TAU: cancer drug ‘progress'

Researchers step closer to cancer prevention.

laboratory 311 (photo credit: Bloomberg)
laboratory 311
(photo credit: Bloomberg)
Tel Aviv University researchers claim to have developed an experimental drug used in a polymer delivery system that may make it possible someday to prevent cancer or turn malignant tumors into a chronic disease with which one could live for years.
The basic scientific discovery – which was carried out in mice and would take years to reach patients, if it reaches them at all – was published in the online edition of the Journal of the Federation of American Societies for Experimental Biology (FASEB). It is yet another attempt to use drugs to stop angiogenesis – the production of new blood vessels that in this case nourish a tumor – with new a new polymer delivery system that brings drugs directly to the tumor.
Dr. Ronit Satchi-Fainaro and colleagues at TAU’s Sackler Medical Faculty’s department of physiology and pharmacology and in the Free University of Berlin maintain that the experimental drugs do not harm healthy tissue, and that less chemotherapy is needed and fewer side effects are involved because of direct delivery to the cancerous tissue.
“It’s a breakthrough,” said Satchi-Fainaro on Channel 2 Wednesday.
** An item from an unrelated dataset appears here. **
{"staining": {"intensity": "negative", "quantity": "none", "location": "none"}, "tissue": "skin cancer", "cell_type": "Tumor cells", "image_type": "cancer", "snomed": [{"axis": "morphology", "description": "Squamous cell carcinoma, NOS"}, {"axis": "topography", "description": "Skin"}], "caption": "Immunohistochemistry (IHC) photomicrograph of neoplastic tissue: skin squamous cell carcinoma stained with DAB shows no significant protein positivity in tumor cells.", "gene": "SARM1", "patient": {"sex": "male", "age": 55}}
The drugs are claimed to contain gene silencers of the siRNA type that fought the tumor cells by preventing angiogenesis without being toxic to the healthy cells in the mice. Satchi-Fainaro suggested that people who are not ill with cancer but are at high-risk to contract it because they carry mutant genes could eventually receive prophylactic treatment.
She said a “taxi” would deliver the drugs to the affected parts of the body. If the cancer appeared, she said, the drugs could hold the tumor in “hibernation” to turn the malignancy into a “manageable chronic disease” like diabetes.